**TASK DESCRIPTION:** Where the records below show the word "Administradora" in a line, please copy that line.

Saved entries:
-----

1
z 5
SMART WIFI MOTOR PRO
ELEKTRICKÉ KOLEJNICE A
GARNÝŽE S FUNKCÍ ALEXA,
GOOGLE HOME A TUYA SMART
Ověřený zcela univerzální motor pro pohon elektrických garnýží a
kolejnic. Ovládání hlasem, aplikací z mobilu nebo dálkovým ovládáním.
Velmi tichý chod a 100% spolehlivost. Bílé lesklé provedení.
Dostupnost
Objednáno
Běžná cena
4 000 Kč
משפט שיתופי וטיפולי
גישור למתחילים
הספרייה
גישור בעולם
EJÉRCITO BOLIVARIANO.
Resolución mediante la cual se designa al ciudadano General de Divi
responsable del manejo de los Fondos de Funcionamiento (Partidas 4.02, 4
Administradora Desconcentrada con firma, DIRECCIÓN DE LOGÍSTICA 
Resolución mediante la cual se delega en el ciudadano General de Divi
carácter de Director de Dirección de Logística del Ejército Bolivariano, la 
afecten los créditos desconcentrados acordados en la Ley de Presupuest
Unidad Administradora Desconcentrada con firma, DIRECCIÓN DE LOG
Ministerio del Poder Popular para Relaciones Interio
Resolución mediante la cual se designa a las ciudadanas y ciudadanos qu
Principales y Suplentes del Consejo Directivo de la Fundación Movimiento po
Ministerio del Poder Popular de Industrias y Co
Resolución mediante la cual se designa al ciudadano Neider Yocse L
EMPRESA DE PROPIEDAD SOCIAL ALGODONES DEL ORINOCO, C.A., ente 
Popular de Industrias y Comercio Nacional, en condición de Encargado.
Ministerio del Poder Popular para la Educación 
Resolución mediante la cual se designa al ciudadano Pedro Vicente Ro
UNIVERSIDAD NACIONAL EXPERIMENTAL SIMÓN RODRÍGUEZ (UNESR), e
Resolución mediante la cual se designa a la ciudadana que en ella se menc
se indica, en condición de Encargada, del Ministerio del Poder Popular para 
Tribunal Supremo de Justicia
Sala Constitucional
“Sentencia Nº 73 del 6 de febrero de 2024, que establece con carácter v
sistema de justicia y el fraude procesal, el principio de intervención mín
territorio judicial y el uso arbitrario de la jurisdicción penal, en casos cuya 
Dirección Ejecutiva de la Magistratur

-----

**WRITTEN RESPONSE:**
Administradora Desconcentrada con firma, DIRECCIÓN DE LOGÍSTICA 
Unidad Administradora Desconcentrada con firma, DIRECCIÓN DE LOG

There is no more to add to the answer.